My lab group brings a variety of backgrounds and expertise to the study of the immune system and the genetic, biochemical and cellular processes that serve to regulate normal and aberrant immune activities.  Our main research theme is the study of the role that a stress response protein (metallothionein, MT) plays in the immune response.  Our hypothesis is that MT made during cellular stress can serve as a “danger signal” to the immune response, and can alter how that response will proceed.  We have shown that MT can have dramatic influences on the progression of both innate and adaptive immunity.  Changes that can be attributed to MT include effects on the response to infection, and on the severity of autoimmune disease.  These influences probably occur as a result of several different contributions that MT can make to mammalian physiology, but one of the more surprising findings from our lab group is the observation that extracellular MT can initiate chemotactic cell movement.  This suggests that when there is an extracellular pool of MT, it may influence the trafficking patterns of leukocytes toward sites of cellular stress, and may exacerbate the stress in a positive feedback loop.

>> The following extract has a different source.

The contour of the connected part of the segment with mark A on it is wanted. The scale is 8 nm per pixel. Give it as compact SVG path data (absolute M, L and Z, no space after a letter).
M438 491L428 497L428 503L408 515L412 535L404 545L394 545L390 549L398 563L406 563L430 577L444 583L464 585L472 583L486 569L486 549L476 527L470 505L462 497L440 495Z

A logical consequence of this observation is that in cases where MT is synthesized as a consequence of stresses not associated with a beneficial immune response, the trafficking patterns of leukocytes may be altered in detrimental ways.  We have shown that genetic manipulations of MT and anti-metallothionein antibody reagents can alter the immune capacity of the organism, and can alter the severity of inflammatory and autoimmune disease.  In collaboration with scientists from the University of Gent we have shown that the anti-metallothionein antibody made in our laboratory can dramatically decrease the severity of inflammatory bowel disease (IBD) in several mouse models of that disease.  We have extended these studies to show that our anti-metallothionein antibody can also diminish the severity of type 1 and type 2 diabetes in collaboration with colleagues at the Joslin Diabetes Center/Harvard Medical School, and are currently exploring other applications of the antibody therapeutic with colleagues at the Wadsworth Center of the NY Department of Health.  Doctoral students, research associates and undergraduates in the laboratory group are working to more completely define the molecular mechanisms that relate to MT and anti-metallothionein therapeutics.  Recently, we have developed a relationship with Biohaven Pharmaceuticals to apply these findings to human disease therapeutics.

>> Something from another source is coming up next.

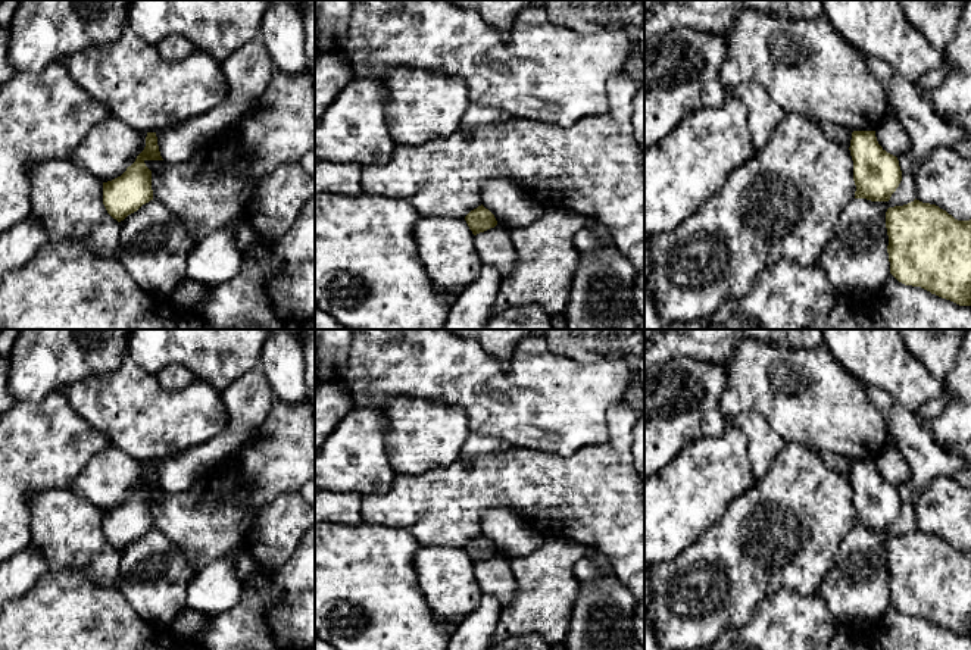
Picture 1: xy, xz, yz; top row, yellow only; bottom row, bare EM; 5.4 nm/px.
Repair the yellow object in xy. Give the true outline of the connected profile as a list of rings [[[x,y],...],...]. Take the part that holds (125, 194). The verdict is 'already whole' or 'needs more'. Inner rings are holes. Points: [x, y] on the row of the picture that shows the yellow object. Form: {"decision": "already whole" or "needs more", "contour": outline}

As an interesting offshoot of this work, we are also exploring the role of a bacterial protein of the metallothionein family (PmtA), as a virulence factor in bacterial pathogenesis.  Our hypothesis is that when bacteria (e.g. Pseudomonas aeruginosa) make and release PmtA, that form of MT may alter the host chemotactic response in ways that prevent an effective host response to the infection.

We are also involved in the development of novel research tools.  In collaboration with the Knecht laboratory at UCONN, we developed an automated chemotactic assay that measures cell movement in real time.  Using this assay, we can more readily assess the chemotactic potential of new agents (such as MT homologs), and the therapeutic potential of new drugs in a more objective manner.  This technology (the ECIS/taxis system) is now commercially available from Applied Biophysics, Inc.

Finally, we have been engaged in a collaboration with Ciencia, Inc. and the NY Department of Health to develop Grating-Coupled Surface Plasmon Resonance Imaging (GCSPRI) and Surface Plasmon enhanced fluorescence (SPEF)-based instruments for the detection and characterization of molecular and cellular biomarker signatures.  These high-content assays enable the simultaneous measurement of thousands of analytes from a single sample, with sub-picogram/ml sensitivities.